#### Problem statement:
Each record, word for word and stripped of pictures, is what the answer should contain.

------ Material provided

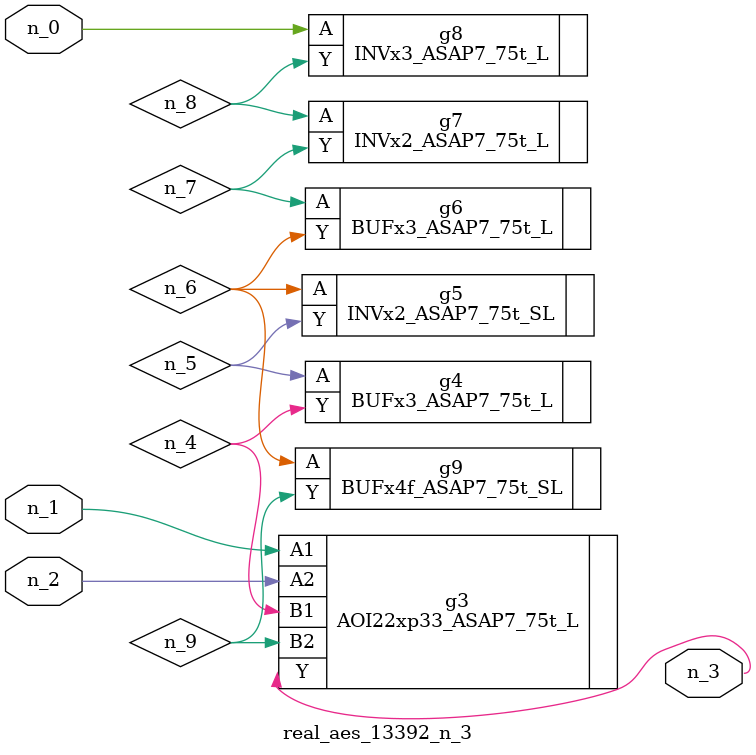
<source format=v>
module real_aes_13392_n_3 (n_0, n_2, n_1, n_3);
input n_0;
input n_2;
input n_1;
output n_3;
wire n_4;
wire n_5;
wire n_7;
wire n_9;
wire n_6;
wire n_8;
INVx3_ASAP7_75t_L g8 ( .A(n_0), .Y(n_8) );
AOI22xp33_ASAP7_75t_L g3 ( .A1(n_1), .A2(n_2), .B1(n_4), .B2(n_9), .Y(n_3) );
BUFx3_ASAP7_75t_L g4 ( .A(n_5), .Y(n_4) );
INVx2_ASAP7_75t_SL g5 ( .A(n_6), .Y(n_5) );
BUFx4f_ASAP7_75t_SL g9 ( .A(n_6), .Y(n_9) );
BUFx3_ASAP7_75t_L g6 ( .A(n_7), .Y(n_6) );
INVx2_ASAP7_75t_L g7 ( .A(n_8), .Y(n_7) );
endmodule
</source>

------------

#### Solution:
<source format=v>
module real_aes_13392_n_3 (n_0, n_2, n_1, n_3);
input n_0;
input n_2;
input n_1;
output n_3;
wire n_4;
wire n_5;
wire n_7;
wire n_9;
wire n_6;
wire n_8;
INVx3_ASAP7_75t_L g8 ( .A(n_0), .Y(n_8) );
AOI22xp33_ASAP7_75t_L g3 ( .A1(n_1), .A2(n_2), .B1(n_4), .B2(n_9), .Y(n_3) );
BUFx3_ASAP7_75t_L g4 ( .A(n_5), .Y(n_4) );
INVx2_ASAP7_75t_SL g5 ( .A(n_6), .Y(n_5) );
BUFx4f_ASAP7_75t_SL g9 ( .A(n_6), .Y(n_9) );
BUFx3_ASAP7_75t_L g6 ( .A(n_7), .Y(n_6) );
INVx2_ASAP7_75t_L g7 ( .A(n_8), .Y(n_7) );
endmodule
</source>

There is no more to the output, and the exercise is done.